Dans un bel essai, Chantal Delsol a rendu justice au christianisme qui, seul, a permis l’émancipation de la femme, tant le principe ontologique d’égalité des sexes va à l’encontre des coutumes de tous les peuples (5). Si la pratique n’a pas toujours suivi la théorie, c’est quand même le christianisme qui a posé cette égalité ontologique (« Il n’y a plus ni homme, ni femme… ») et institué le mariage monogame par libre consentement mutuel. Revenir au christianisme ne serait-il pas le meilleur moyen de défendre vraiment la femme dans toute sa richesse ?…

Christophe Geffroy

(1) Gabrielle Cluzel, Adieu Simone. Les dernières heures du féminisme, Le Centurion, 2016, 130 pages, 11,90 €.
(2) Eugénie Bastié, Adieu mademoiselle. La défaite des femmes, Cerf, 2016, 226 pages, 19 €.

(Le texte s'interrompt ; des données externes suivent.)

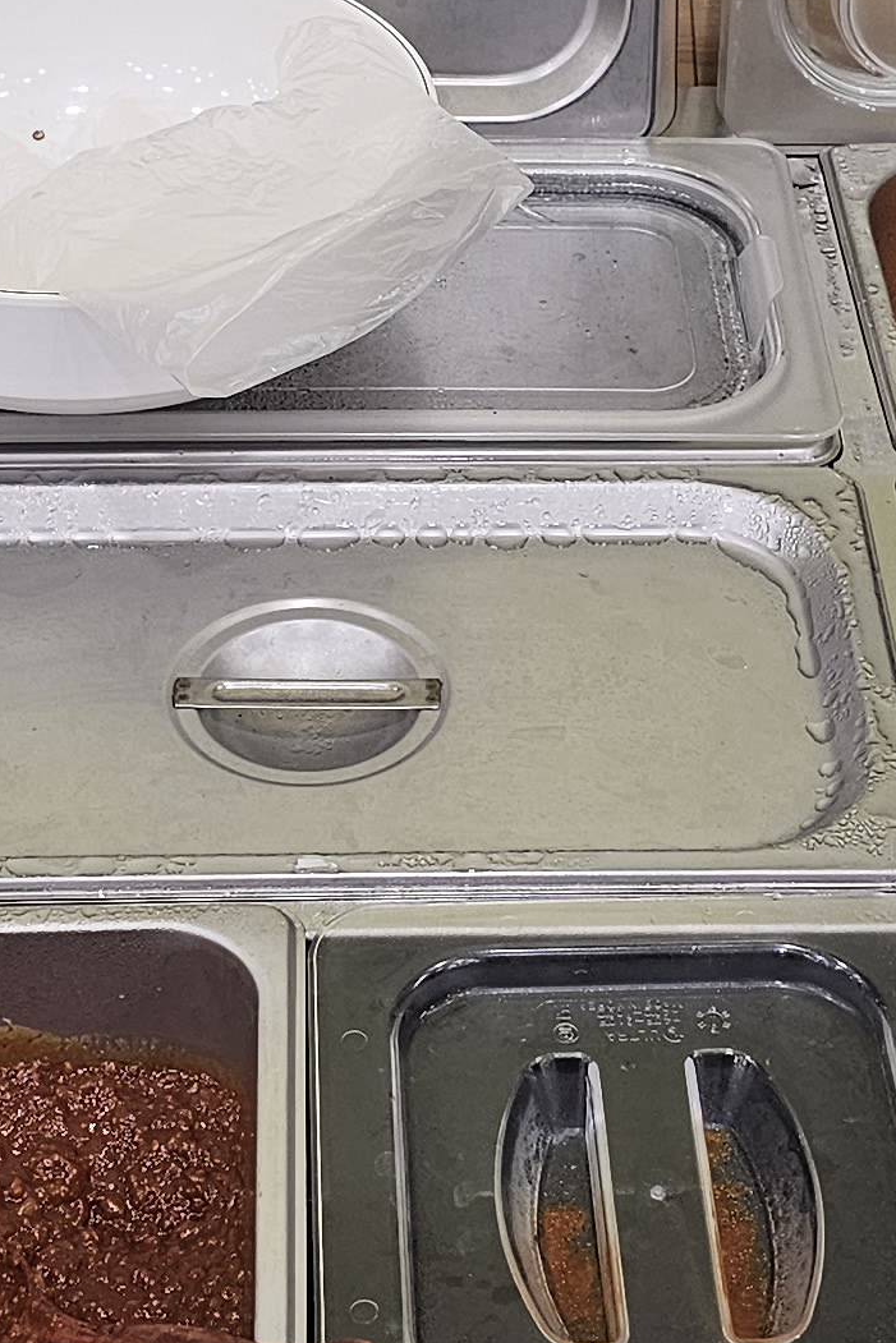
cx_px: 487
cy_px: 409
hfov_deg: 15.0
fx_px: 3396
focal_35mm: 91
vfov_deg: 22.3
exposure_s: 1/120
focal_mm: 6.3
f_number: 1.7
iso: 250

(3) Pierre-André Taguieff, Des putes & des hommes. Tous coupables, toutes victimes, Ring, 2016, 292 pages, 18 €. Excellente critique du néoféminisme, mais nous ne suivons pas l’auteur dans tous ses développements pour défendre la prostitution.
(4) Interview au Figaro Magazine du 20 mai 2016.
(5) Chantal Delsol et Martin Steffens, Le nouvel âge des pères, Cerf, 2015, 264 pages, 19 €.